Copy out the stretch of the listing from the line containing "フィンテック養成コミュニティは収集した個" through the end of the listing, both ends included, with every line exactly as it appears.
++++++++++
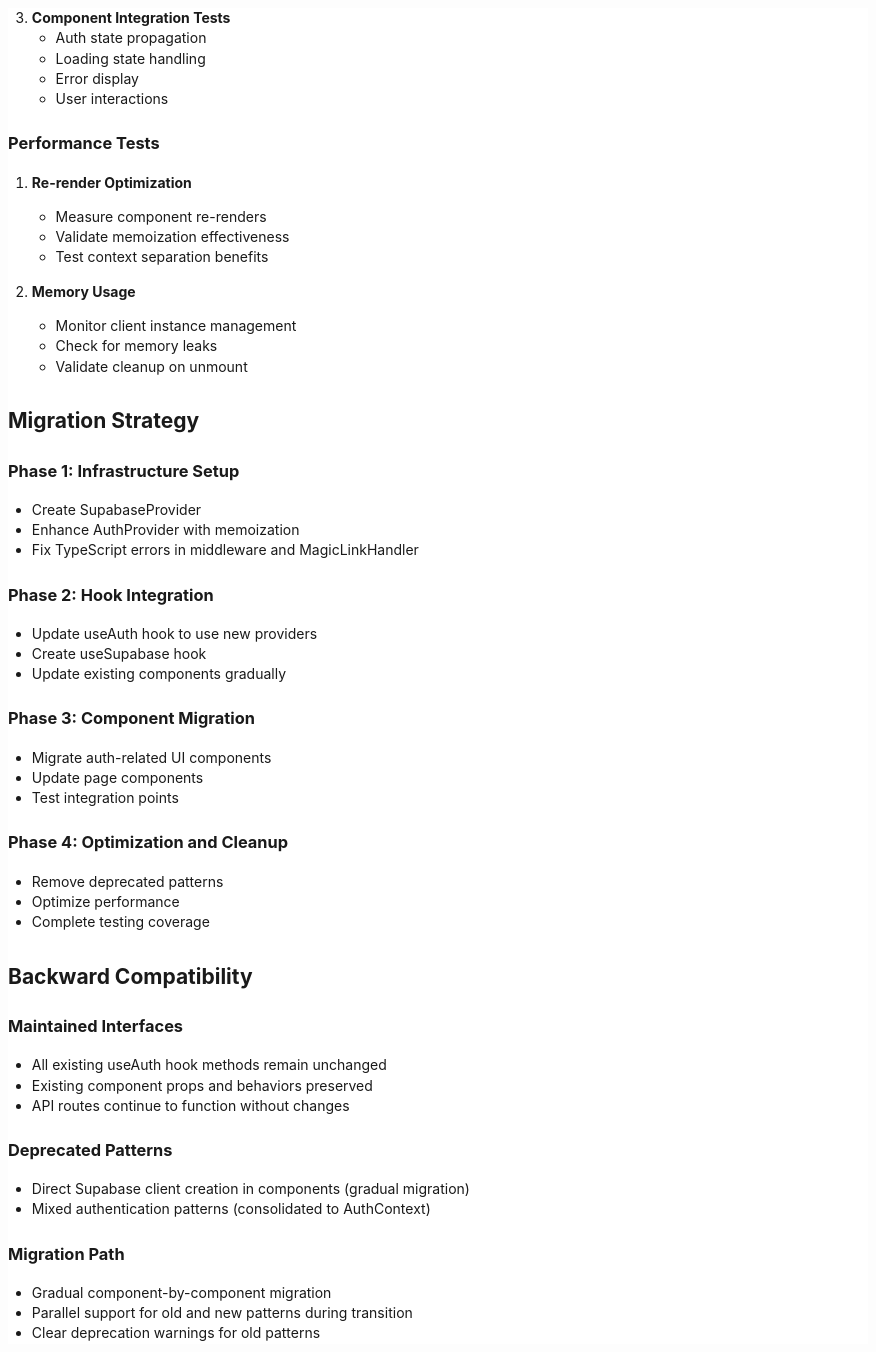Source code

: 3. **Component Integration Tests**
   - Auth state propagation
   - Loading state handling
   - Error display
   - User interactions

### Performance Tests

1. **Re-render Optimization**
   - Measure component re-renders
   - Validate memoization effectiveness
   - Test context separation benefits

2. **Memory Usage**
   - Monitor client instance management
   - Check for memory leaks
   - Validate cleanup on unmount

## Migration Strategy

### Phase 1: Infrastructure Setup
- Create SupabaseProvider
- Enhance AuthProvider with memoization
- Fix TypeScript errors in middleware and MagicLinkHandler

### Phase 2: Hook Integration
- Update useAuth hook to use new providers
- Create useSupabase hook
- Update existing components gradually

### Phase 3: Component Migration
- Migrate auth-related UI components
- Update page components
- Test integration points

### Phase 4: Optimization and Cleanup
- Remove deprecated patterns
- Optimize performance
- Complete testing coverage

## Backward Compatibility

### Maintained Interfaces
- All existing useAuth hook methods remain unchanged
- Existing component props and behaviors preserved
- API routes continue to function without changes

### Deprecated Patterns
- Direct Supabase client creation in components (gradual migration)
- Mixed authentication patterns (consolidated to AuthContext)

### Migration Path
- Gradual component-by-component migration
- Parallel support for old and new patterns during transition
- Clear deprecation warnings for old patterns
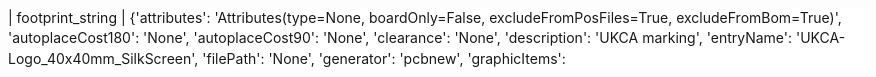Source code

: | footprint_string | {'attributes': 'Attributes(type=None, boardOnly=False, excludeFromPosFiles=True, excludeFromBom=True)', 'autoplaceCost180': 'None', 'autoplaceCost90': 'None', 'clearance': 'None', 'description': 'UKCA marking', 'entryName': 'UKCA-Logo_40x40mm_SilkScreen', 'filePath': 'None', 'generator': 'pcbnew', 'graphicItems':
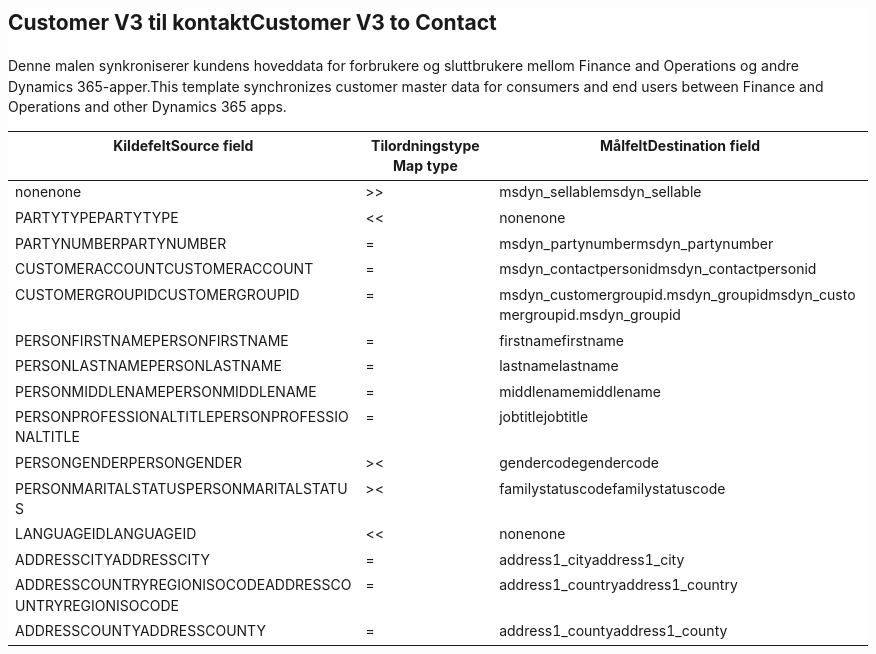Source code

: ## <a name="customer-v3-to-contact"></a><span data-ttu-id="eae6b-278">Customer V3 til kontakt</span><span class="sxs-lookup"><span data-stu-id="eae6b-278">Customer V3 to Contact</span></span>

<span data-ttu-id="eae6b-279">Denne malen synkroniserer kundens hoveddata for forbrukere og sluttbrukere mellom Finance and Operations og andre Dynamics 365-apper.</span><span class="sxs-lookup"><span data-stu-id="eae6b-279">This template synchronizes customer master data for consumers and end users between Finance and Operations and other Dynamics 365 apps.</span></span>




<span data-ttu-id="eae6b-280">Kildefelt</span><span class="sxs-lookup"><span data-stu-id="eae6b-280">Source field</span></span> | <span data-ttu-id="eae6b-281">Tilordningstype</span><span class="sxs-lookup"><span data-stu-id="eae6b-281">Map type</span></span> | <span data-ttu-id="eae6b-282">Målfelt</span><span class="sxs-lookup"><span data-stu-id="eae6b-282">Destination field</span></span>
---|---|---
<span data-ttu-id="eae6b-283">none</span><span class="sxs-lookup"><span data-stu-id="eae6b-283">none</span></span> | \>\> | <span data-ttu-id="eae6b-284">msdyn\_sellable</span><span class="sxs-lookup"><span data-stu-id="eae6b-284">msdyn\_sellable</span></span>
<span data-ttu-id="eae6b-285">PARTYTYPE</span><span class="sxs-lookup"><span data-stu-id="eae6b-285">PARTYTYPE</span></span> | \<\< | <span data-ttu-id="eae6b-286">none</span><span class="sxs-lookup"><span data-stu-id="eae6b-286">none</span></span>
<span data-ttu-id="eae6b-287">PARTYNUMBER</span><span class="sxs-lookup"><span data-stu-id="eae6b-287">PARTYNUMBER</span></span> | = | <span data-ttu-id="eae6b-288">msdyn\_partynumber</span><span class="sxs-lookup"><span data-stu-id="eae6b-288">msdyn\_partynumber</span></span>
<span data-ttu-id="eae6b-289">CUSTOMERACCOUNT</span><span class="sxs-lookup"><span data-stu-id="eae6b-289">CUSTOMERACCOUNT</span></span> | = | <span data-ttu-id="eae6b-290">msdyn\_contactpersonid</span><span class="sxs-lookup"><span data-stu-id="eae6b-290">msdyn\_contactpersonid</span></span>
<span data-ttu-id="eae6b-291">CUSTOMERGROUPID</span><span class="sxs-lookup"><span data-stu-id="eae6b-291">CUSTOMERGROUPID</span></span> | = | <span data-ttu-id="eae6b-292">msdyn\_customergroupid.msdyn\_groupid</span><span class="sxs-lookup"><span data-stu-id="eae6b-292">msdyn\_customergroupid.msdyn\_groupid</span></span>
<span data-ttu-id="eae6b-293">PERSONFIRSTNAME</span><span class="sxs-lookup"><span data-stu-id="eae6b-293">PERSONFIRSTNAME</span></span> | = | <span data-ttu-id="eae6b-294">firstname</span><span class="sxs-lookup"><span data-stu-id="eae6b-294">firstname</span></span>
<span data-ttu-id="eae6b-295">PERSONLASTNAME</span><span class="sxs-lookup"><span data-stu-id="eae6b-295">PERSONLASTNAME</span></span> | = | <span data-ttu-id="eae6b-296">lastname</span><span class="sxs-lookup"><span data-stu-id="eae6b-296">lastname</span></span>
<span data-ttu-id="eae6b-297">PERSONMIDDLENAME</span><span class="sxs-lookup"><span data-stu-id="eae6b-297">PERSONMIDDLENAME</span></span> | = | <span data-ttu-id="eae6b-298">middlename</span><span class="sxs-lookup"><span data-stu-id="eae6b-298">middlename</span></span>
<span data-ttu-id="eae6b-299">PERSONPROFESSIONALTITLE</span><span class="sxs-lookup"><span data-stu-id="eae6b-299">PERSONPROFESSIONALTITLE</span></span> | = | <span data-ttu-id="eae6b-300">jobtitle</span><span class="sxs-lookup"><span data-stu-id="eae6b-300">jobtitle</span></span>
<span data-ttu-id="eae6b-301">PERSONGENDER</span><span class="sxs-lookup"><span data-stu-id="eae6b-301">PERSONGENDER</span></span> | \>\< | <span data-ttu-id="eae6b-302">gendercode</span><span class="sxs-lookup"><span data-stu-id="eae6b-302">gendercode</span></span>
<span data-ttu-id="eae6b-303">PERSONMARITALSTATUS</span><span class="sxs-lookup"><span data-stu-id="eae6b-303">PERSONMARITALSTATUS</span></span> | \>\< | <span data-ttu-id="eae6b-304">familystatuscode</span><span class="sxs-lookup"><span data-stu-id="eae6b-304">familystatuscode</span></span>
<span data-ttu-id="eae6b-305">LANGUAGEID</span><span class="sxs-lookup"><span data-stu-id="eae6b-305">LANGUAGEID</span></span> | \<\< | <span data-ttu-id="eae6b-306">none</span><span class="sxs-lookup"><span data-stu-id="eae6b-306">none</span></span>
<span data-ttu-id="eae6b-307">ADDRESSCITY</span><span class="sxs-lookup"><span data-stu-id="eae6b-307">ADDRESSCITY</span></span> | = | <span data-ttu-id="eae6b-308">address1\_city</span><span class="sxs-lookup"><span data-stu-id="eae6b-308">address1\_city</span></span>
<span data-ttu-id="eae6b-309">ADDRESSCOUNTRYREGIONISOCODE</span><span class="sxs-lookup"><span data-stu-id="eae6b-309">ADDRESSCOUNTRYREGIONISOCODE</span></span> | = | <span data-ttu-id="eae6b-310">address1\_country</span><span class="sxs-lookup"><span data-stu-id="eae6b-310">address1\_country</span></span>
<span data-ttu-id="eae6b-311">ADDRESSCOUNTY</span><span class="sxs-lookup"><span data-stu-id="eae6b-311">ADDRESSCOUNTY</span></span> | = | <span data-ttu-id="eae6b-312">address1\_county</span><span class="sxs-lookup"><span data-stu-id="eae6b-312">address1\_county</span></span>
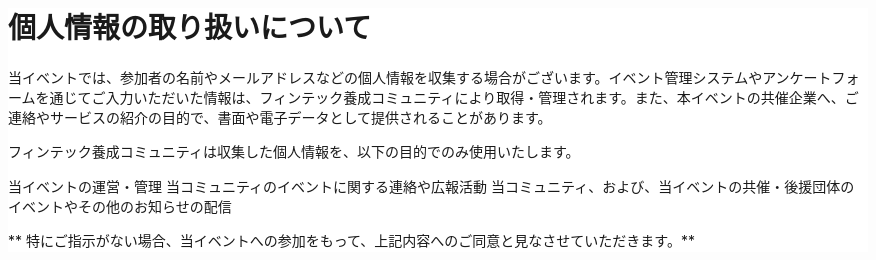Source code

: # 個人情報の取り扱いについて
当イベントでは、参加者の名前やメールアドレスなどの個人情報を収集する場合がございます。イベント管理システムやアンケートフォームを通じてご入力いただいた情報は、フィンテック養成コミュニティにより取得・管理されます。また、本イベントの共催企業へ、ご連絡やサービスの紹介の目的で、書面や電子データとして提供されることがあります。

フィンテック養成コミュニティは収集した個人情報を、以下の目的でのみ使用いたします。

当イベントの運営・管理
当コミュニティのイベントに関する連絡や広報活動
当コミュニティ、および、当イベントの共催・後援団体のイベントやその他のお知らせの配信

** 特にご指示がない場合、当イベントへの参加をもって、上記内容へのご同意と見なさせていただきます。**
++++++++++
Written answer »
フィンテック養成コミュニティは収集した個人情報を、以下の目的でのみ使用いたします。

当イベントの運営・管理
当コミュニティのイベントに関する連絡や広報活動
当コミュニティ、および、当イベントの共催・後援団体のイベントやその他のお知らせの配信

** 特にご指示がない場合、当イベントへの参加をもって、上記内容へのご同意と見なさせていただきます。**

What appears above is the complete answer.